== Text under study

Pushing the limits

While working on developing a graphics engine for video games, development was driven by immediate needs, schedules, release plans and available resources, most notable time, money and people. Now that I have more time to carefully think about graphics on my own time, and seeing all the different directions that next-gen technology seems to be presenting for the future of real time graphics, I'm still trying to figure out, in a wild exercise of fortune-telling, how are games supposed to look in the next few years, and what should we developers focusing on in order to make these next-gen techniques possible.

Even trying to classify all the different areas of research and development in computer graphics seems now like a titanic task, and catching up with all current and future developments slightly less than an utopia. Simply put, there is too much information to process for single individuals, and I can imagine technical directors in major development studios spending a lot of time just staying up to date with cutting edge technology. That's probably why it looks almost impossible to be a guru of everything that has to do with graphics these days, and still cope with milestones, unless you're one of the lucky guys who gets paid to do research and development, and enlighten the graphics community after that, either in papers and conferences, or by helping create the next stunning-looking blockbuster that everyone will be learning from (ie. copying) for the next few years. To be honest, I hate those guys as much as I admire them.

In this blog, I want to try and summarize the buzz regarding modern techniques that seem to be breaking the ground as of these days, and how these techniques could evolve into the graphics of the next generation, and maybe the one after that.

Geometry

the amount of geometric detail that modern hardware is able to handle is growing over the years, thus granting the artists the ability to tessellate their finely-modeled props and characters as much as they want to, leading to characters with as much as 10.000, 20.000, 100.000 polygons each easily. At the same time, Bump-, Normal-, Parallax- and general Relief-maps allow adding the fine detail that plain geometry isn't able to achieve. There doesn't seem to be much room for improvement here, at least when it comes to static, predefined geometry - but of course there is everything to say on dynamic geometry, including adaptive tessellation, constructive geometry, deformations and fractures, etc. Several technologies have already been introduced to dynamically create, deform, break or otherwise modifying geometry both in CPU and GPU.

====
== Data listing

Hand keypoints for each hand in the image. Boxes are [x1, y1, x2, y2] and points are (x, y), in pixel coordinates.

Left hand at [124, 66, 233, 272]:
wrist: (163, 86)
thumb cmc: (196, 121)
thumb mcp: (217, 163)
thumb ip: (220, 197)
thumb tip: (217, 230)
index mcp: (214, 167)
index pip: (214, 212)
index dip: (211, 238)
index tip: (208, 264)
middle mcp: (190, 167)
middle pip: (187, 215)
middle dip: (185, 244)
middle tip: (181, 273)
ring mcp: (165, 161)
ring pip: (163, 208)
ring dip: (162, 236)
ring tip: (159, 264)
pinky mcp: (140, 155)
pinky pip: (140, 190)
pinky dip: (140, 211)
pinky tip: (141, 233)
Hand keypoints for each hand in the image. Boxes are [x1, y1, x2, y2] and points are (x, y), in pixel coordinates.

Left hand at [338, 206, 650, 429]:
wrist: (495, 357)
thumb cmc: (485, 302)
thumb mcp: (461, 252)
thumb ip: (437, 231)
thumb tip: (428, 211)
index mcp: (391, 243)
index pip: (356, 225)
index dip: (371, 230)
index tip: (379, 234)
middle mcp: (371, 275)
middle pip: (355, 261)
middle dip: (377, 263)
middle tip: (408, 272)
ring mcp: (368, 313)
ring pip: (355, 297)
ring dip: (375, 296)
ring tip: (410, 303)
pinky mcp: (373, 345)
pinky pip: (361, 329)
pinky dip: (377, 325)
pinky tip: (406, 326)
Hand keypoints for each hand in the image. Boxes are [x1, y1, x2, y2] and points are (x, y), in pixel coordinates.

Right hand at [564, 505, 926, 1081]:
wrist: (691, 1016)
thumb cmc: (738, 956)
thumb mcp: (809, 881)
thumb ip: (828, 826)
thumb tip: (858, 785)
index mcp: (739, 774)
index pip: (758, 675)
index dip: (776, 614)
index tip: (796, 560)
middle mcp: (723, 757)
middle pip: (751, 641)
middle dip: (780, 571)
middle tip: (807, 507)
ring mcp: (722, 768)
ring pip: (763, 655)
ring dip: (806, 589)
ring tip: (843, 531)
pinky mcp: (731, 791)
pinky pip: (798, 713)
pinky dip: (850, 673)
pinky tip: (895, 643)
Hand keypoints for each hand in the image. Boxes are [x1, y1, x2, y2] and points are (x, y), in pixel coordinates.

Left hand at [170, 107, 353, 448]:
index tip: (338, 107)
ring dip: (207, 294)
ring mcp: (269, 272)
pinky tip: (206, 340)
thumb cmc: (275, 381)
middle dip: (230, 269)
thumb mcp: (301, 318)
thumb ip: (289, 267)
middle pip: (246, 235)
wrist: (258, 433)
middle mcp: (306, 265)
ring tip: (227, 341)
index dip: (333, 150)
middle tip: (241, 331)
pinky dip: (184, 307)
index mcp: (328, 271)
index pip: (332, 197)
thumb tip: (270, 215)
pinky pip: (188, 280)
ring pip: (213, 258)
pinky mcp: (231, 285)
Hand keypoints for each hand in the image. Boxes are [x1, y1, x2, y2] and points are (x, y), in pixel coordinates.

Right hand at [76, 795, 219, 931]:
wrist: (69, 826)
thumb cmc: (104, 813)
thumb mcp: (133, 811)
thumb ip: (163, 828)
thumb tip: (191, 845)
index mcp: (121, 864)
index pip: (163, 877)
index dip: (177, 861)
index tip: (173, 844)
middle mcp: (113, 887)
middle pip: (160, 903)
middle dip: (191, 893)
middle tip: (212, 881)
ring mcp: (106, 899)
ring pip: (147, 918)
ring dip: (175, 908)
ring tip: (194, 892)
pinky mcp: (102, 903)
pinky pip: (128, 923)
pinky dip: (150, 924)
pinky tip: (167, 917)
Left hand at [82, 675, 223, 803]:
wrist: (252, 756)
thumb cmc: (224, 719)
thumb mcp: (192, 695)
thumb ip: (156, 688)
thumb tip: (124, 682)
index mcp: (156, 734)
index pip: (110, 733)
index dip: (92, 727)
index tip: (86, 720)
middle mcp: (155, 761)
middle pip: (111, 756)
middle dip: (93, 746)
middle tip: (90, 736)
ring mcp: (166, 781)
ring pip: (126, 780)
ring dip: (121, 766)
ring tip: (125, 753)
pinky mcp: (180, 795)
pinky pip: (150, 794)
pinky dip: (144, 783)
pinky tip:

====

| Work instructions |
1 – According to the blog post on next-gen game graphics, which kinds of maps add the fine detail that plain geometry can't achieve?
2 – Please carry on the blog post on next-gen game graphics from the point where it stops.

| Answer set |
1 – Bump-, Normal-, Parallax- and general Relief-maps.

2 –
The only limitations so far are due to the throughput required to push dynamically generated geometry to the GPU, but using GPU-based techniques, that shouldn't be such a huge problem in a future. Now it's time to move from polygon-based geometry to volume-based matter, which will make bodies look more real, closer to their real-life counterparts, behaving as physically accurately as possible within computation limits. If there is to be real progress, next-gen models will run away from the metaphor of creating geometry as the surface enclosing the volume, instead modeling it as the actual piece of matter.

Or liquid. Let's just remember that simulating fluids in real time is the next big thing, and the day we're able to simulate the behavior of such substances in real time, there will be room for improving not only in graphics quality, but in gameplay too, allowing next and exciting environments to be explored, and used to challenge the player.

Materials

Just as geometry is gaining in detail and realism, so are textures and shaders. Many of the techniques that have been widely used in film production only differ from what's possible in real time by the texture detail, amount of texture layers and passes, and precision of lighting and shading algorithms. But new hardware is already allowing more and bigger textures, and more and more intricate shaders. There seems to be no limit to the amount of instructions that shader developers will be able to use in a future, and the techniques thus possible are simply impossible to foresee.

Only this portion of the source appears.